In 2021, Frontline Marketing, my company, was approached by an Italian client interested in buying gold in Zimbabwe.
Upon their inquiry, I contacted Henrietta Rushwaya to inquire about the gold buying process. She immediately informed me that she doesn't deal in gold in her personal capacity and advised me to ask my client to write a Letter of Intent to the Zimbabwe Miners Federation (ZMF), which has a gold buying license representing over 1.2 million artisanal and small-scale miners.
Subsequently, my client wrote the letter and ZMF responded. In their cover email attached to their response, they stated that ZMF is eager to expand the mining capacity of small-scale miners, in pursuit of Zimbabwe’s 2023 $13 billion mining output.
And in order to achieve this, they were looking for partners who would pay retainers, invest in machinery and be part of the value-chain that would produce the gold they were seeking, rather than clients who wanted to pick-and-pay for gold.
Furthermore, in the ZMF proposal, it was outlined that the deal would be negotiated among the client, RBZ (The Reserve Bank Of Zimbabwe), the Government of Zimbabwe, ZIMRA (Zimbabwe Revenue Services), ZMF, and Fidelity Printers. They also stated that all deliveries would have to be approved and signed-off by the above stakeholders and go through ZIMRA for tax collection.
Initially satisfied with the proposal, the client eventually withdrew after becoming aware of the sanctions imposed on Zimbabwe. Upon listening to the Al Jazeera documentary, Henrietta seems to be saying the same thing that was written in the ZMF proposal to my Italian client. However, her submission appears to have been manipulated to convey a different message.
Since 2021, the Zimbabwean government has been granting more black Zimbabweans gold buying licenses to enable them to purchase gold and sell it globally on behalf of Fidelity Printers. This is because Fidelity Printers has been removed from the London Bullion Market Association and cannot sell internationally due to sanctions on it and MMCZ (Minerals Marketing Corperation of Zimbabwe).
How Is Fidelity Under Sanctions.
Fidelity Printers is under sanctions due to the OFAC Zimbabwe Sanctions program of 2008, which stipulates that no person or entity can materially assist, sponsor, or provide financial, material, logistical, or technological support to the Government of Zimbabwe, any senior official of the government of Zimbabwe, its companies, those who do business with them or the 144 special designated Zimbabwean nationals on the list.
Under the subheading prohibited transactions, it states that unless authorized or exempted [by OFAC, U.S Secretary of State], U.S. persons or non-U.S. persons are prohibited from transferring, paying, exporting, withdrawing or otherwise dealing in the property or interests in property of an entity or individual listed on the SDN List and, by deduction, the blocked individuals mentioned in the paragraph above in the same document.

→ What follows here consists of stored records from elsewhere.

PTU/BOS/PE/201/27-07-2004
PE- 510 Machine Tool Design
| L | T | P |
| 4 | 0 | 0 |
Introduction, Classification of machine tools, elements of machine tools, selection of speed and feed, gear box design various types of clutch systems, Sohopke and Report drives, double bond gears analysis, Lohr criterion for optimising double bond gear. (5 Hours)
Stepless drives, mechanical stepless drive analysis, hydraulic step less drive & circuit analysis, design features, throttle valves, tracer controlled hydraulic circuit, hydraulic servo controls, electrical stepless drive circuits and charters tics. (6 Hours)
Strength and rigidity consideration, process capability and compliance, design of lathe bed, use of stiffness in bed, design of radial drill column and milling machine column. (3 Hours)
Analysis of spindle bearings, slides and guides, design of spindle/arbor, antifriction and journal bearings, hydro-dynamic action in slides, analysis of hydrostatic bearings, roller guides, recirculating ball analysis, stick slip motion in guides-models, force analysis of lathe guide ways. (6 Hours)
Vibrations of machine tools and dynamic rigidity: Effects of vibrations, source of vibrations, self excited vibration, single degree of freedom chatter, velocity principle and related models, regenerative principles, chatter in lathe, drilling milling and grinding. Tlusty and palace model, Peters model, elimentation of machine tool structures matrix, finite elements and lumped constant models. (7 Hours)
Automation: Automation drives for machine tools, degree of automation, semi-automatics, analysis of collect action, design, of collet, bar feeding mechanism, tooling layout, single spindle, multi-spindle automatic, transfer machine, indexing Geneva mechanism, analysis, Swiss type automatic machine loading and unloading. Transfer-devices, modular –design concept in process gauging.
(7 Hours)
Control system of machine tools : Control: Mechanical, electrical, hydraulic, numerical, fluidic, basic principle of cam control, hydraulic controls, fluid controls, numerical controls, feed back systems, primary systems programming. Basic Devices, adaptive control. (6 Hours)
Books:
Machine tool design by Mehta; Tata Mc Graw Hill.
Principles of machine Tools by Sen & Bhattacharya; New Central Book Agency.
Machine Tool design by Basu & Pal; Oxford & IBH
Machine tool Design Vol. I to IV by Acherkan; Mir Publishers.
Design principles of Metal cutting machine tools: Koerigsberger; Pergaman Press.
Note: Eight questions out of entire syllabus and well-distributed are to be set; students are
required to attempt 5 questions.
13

To enforce these clauses, the U.S. OFAC imposed sanctions on a Zimbabwean company called Sakunda in 2021, despite not being an American-owned company. Even though Sakunda is a Zimbabwean company, it was accused of materially assisting, sponsoring, or providing financial, material, logistical, or technological support to the Government of Zimbabwe, which is a violation of the OFAC Zimbabwe document clauses.
Additionally, in December 2022, they added Sakunda associated companies like Fossil Contracting and Fossil Agro to the list for being associated with Sakunda and also giving material assistance to the Zimbabwean government and/or its companies.

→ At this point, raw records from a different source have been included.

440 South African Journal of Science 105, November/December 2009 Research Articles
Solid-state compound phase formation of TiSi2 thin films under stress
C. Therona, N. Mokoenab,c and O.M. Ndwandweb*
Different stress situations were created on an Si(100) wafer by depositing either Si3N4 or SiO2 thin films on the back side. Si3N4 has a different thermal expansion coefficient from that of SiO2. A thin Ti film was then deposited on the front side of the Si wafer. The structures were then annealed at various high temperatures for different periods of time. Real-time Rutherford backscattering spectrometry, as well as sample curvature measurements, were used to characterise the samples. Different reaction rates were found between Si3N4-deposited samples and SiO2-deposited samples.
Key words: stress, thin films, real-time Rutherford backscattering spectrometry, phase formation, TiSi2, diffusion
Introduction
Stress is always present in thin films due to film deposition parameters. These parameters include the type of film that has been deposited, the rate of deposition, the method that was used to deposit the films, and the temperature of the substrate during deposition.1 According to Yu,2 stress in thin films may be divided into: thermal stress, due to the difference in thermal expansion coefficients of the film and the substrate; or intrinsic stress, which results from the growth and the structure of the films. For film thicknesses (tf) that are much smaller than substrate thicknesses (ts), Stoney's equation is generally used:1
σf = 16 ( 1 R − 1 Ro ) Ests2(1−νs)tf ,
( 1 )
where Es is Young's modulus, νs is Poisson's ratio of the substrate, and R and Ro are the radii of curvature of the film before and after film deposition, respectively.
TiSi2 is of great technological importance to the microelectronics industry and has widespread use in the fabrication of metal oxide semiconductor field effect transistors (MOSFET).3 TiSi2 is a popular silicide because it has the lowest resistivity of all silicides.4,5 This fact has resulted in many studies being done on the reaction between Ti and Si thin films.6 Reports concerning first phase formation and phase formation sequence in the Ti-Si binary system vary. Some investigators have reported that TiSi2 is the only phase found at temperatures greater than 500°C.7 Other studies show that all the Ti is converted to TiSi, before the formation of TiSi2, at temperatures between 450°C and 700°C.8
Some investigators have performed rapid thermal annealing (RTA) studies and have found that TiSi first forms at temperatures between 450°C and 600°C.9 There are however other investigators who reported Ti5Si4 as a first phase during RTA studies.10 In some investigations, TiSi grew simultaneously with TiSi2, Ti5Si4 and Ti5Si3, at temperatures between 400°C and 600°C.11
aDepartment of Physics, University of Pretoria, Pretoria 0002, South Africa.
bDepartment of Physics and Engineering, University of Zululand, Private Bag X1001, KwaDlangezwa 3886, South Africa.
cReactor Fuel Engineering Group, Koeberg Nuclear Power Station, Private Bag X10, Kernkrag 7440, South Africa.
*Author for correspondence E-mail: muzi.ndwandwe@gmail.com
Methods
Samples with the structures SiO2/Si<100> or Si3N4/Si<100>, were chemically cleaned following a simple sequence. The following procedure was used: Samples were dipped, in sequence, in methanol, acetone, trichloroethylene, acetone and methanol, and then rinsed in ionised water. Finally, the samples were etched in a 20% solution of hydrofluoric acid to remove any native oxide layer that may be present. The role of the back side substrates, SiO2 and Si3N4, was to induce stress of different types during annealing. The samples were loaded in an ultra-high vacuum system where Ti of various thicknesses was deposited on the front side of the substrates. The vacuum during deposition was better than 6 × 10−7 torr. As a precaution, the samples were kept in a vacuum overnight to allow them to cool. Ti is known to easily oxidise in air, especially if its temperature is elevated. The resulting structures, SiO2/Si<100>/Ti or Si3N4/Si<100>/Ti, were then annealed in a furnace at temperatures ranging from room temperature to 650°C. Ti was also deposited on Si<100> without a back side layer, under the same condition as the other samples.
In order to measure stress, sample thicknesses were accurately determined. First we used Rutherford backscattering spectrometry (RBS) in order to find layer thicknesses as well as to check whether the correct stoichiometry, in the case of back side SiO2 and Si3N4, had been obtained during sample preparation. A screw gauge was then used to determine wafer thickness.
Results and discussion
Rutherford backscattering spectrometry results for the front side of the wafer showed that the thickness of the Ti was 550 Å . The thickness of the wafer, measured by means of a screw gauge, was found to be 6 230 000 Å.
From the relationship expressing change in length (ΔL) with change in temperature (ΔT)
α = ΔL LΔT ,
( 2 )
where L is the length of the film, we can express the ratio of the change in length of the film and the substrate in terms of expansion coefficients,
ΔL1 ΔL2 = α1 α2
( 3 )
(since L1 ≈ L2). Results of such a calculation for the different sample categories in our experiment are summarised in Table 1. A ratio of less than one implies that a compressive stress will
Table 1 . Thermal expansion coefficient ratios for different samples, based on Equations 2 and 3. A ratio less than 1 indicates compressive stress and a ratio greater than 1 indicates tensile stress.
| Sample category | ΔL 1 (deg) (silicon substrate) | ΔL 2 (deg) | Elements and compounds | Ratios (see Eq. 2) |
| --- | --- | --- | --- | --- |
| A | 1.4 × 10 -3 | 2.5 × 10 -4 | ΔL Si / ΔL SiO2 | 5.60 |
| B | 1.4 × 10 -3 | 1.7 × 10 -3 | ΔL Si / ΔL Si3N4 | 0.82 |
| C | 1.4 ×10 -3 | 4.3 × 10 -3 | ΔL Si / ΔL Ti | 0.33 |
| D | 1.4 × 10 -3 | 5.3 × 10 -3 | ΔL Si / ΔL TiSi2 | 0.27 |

MMCZ was incorporated by statute of the government of Zimbabwe to buy and export all Zimbabwean minerals, including gold, to prevent transfer pricing and leakage. For this reason, the company is not only sanctioned as a company of the Zimbabwean government but is also specifically listed as a SDN (special designated national) alongside Zimbabwe Mining Development Cooperation to hinder Zimbabwe's ability to process and export its minerals.
The Reserve Bank of Zimbabwe's printing and gold smelting subsidiary (Fidelity Printers) was therefore sanctioned to prevent Zimbabwe from processing and exporting its gold, thus forcing the government to rely on agents and licensed gold buying middlemen, as stated in the UN Special Rapporteur's preliminary report in 2021.
However, the use of middlemen to bypass legal or illegal sanctions is not new, as the Rhodesians used Rio Tinto and Anglo America's Salga and Contra AG as middlemen in Switzerland to circumvent legal UN sanctions so as to keep the Rhodesian regime functioning.
In fact, the United Nations Human Rights Council's resolution UNHRC/34/13 enjoins nations that are under sanctions to do whatever they can to mitigate and circumvent illegal (unilateral) economic coercive measures (sanctions), which is what the government of Zimbabwe is doing if it has indeed permitted licensed gold buyers and sellers who have money laundering clearances where they sell the gold, to export on the nation's behalf.